*READING TEXT*
Start of Block

OpenAI, the maker of the hit chatbot ChatGPT, made official its prep for a blockbuster public listing – where it will test investor appetite for its cash-burning business. 

The Sam Altman-led company – which ignited the artificial-intelligence frenzy in 2022 – said Monday that it confidentially filed initial public offering paperwork with the Securities and Exchange Commission, setting OpenAI up to go public as soon as the fall. 

An OpenAI IPO – along with planned listings by its competitors Anthropic and SpaceX, which owns xAI – will be a consequential test for the red-hot companies. 

OpenAI’s brief statement didn’t set a precise timeline: “We have not decided on timing yet; it may be a while because there are things we want to do that are likely easier as a private company. But it’s a complicated set of tradeoffs and this gives us the option to go public sooner if that ends up being best.” 

Shares of OpenAI, SpaceX and Anthropic are all expected to hit public markets this year in what will be a critical test for investor appetite for the cash-burning AI companies.  

Elon Musk’s SpaceX, which earlier this year merged with his AI outfit xAI, could stage a listing later this week which could turn Musk into the world’s first trillionaire.  

Anthropic, meanwhile, said last week it confidentially filed paperwork to go public. The company, led by CEO Dario Amodei, filed the required S-1 form just days after it raised $65 billion at a post-money valuation of $965 billion – making it more valuable than OpenAI.

The first of the trio to go public could see greater access to large pools of cash earmarked to back the AI juggernauts.

OpenAI top brass have reportedly worried about Anthropic beating it to the punch in holding a listing.

OpenAI has been scrambling to polish up its finances and pave a clear path to becoming profitable ahead of its planned IPO. This week the Financial Times reported that OpenAI was giving its chatbot a sweeping makeover – aiming to turn ChatGPT into a “superapp” that features coding tools and AI agents that can perform simultaneous tasks for users.

In recent months, OpenAI’s software coding capabilities have increasingly been perceived as lagging behind Anthropic’s Claude. 

The overhaul comes after details surfaced in April about how OpenAI fell short of internal revenue and user targets ahead of a potential IPO later this year — raising concerns about whether it will be able to offset massive spending on AI.

End of Block

*WHAT TO PRODUCE*
Answer yes or no for each statement below about the article on OpenAI's IPO filing, and quote the words of the article that decide it. 1. OpenAI has set a date for its public listing. 2. Anthropic's latest fundraising made it more valuable than OpenAI. 3. According to the Financial Times, OpenAI wants ChatGPT to include coding tools.

*INFORMATION PROVIDED*
Start of Block

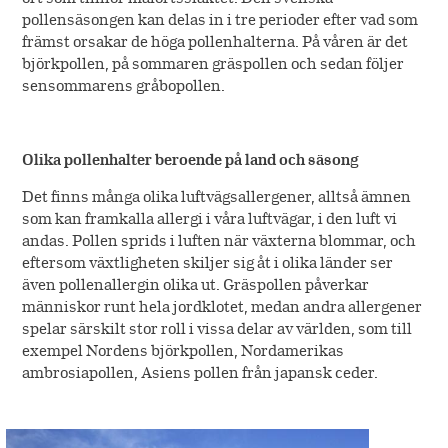
pollensäsongen kan delas in i tre perioder efter vad som
främst orsakar de höga pollenhalterna. På våren är det
björkpollen, på sommaren gräspollen och sedan följer
sensommarens gråbopollen.
Olika pollenhalter beroende på land och säsong
Det finns många olika luftvägsallergener, alltså ämnen
som kan framkalla allergi i våra luftvägar, i den luft vi
andas. Pollen sprids i luften när växterna blommar, och
eftersom växtligheten skiljer sig åt i olika länder ser
även pollenallergin olika ut. Gräspollen påverkar
människor runt hela jordklotet, medan andra allergener
spelar särskilt stor roll i vissa delar av världen, som till
exempel Nordens björkpollen, Nordamerikas
ambrosiapollen, Asiens pollen från japansk ceder.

End of Block

*OUTPUT OF THE TASK*
1. No: "We have not decided on timing yet"
2. Yes: "making it more valuable than OpenAI"
3. Yes: "aiming to turn ChatGPT into a “superapp” that features coding tools"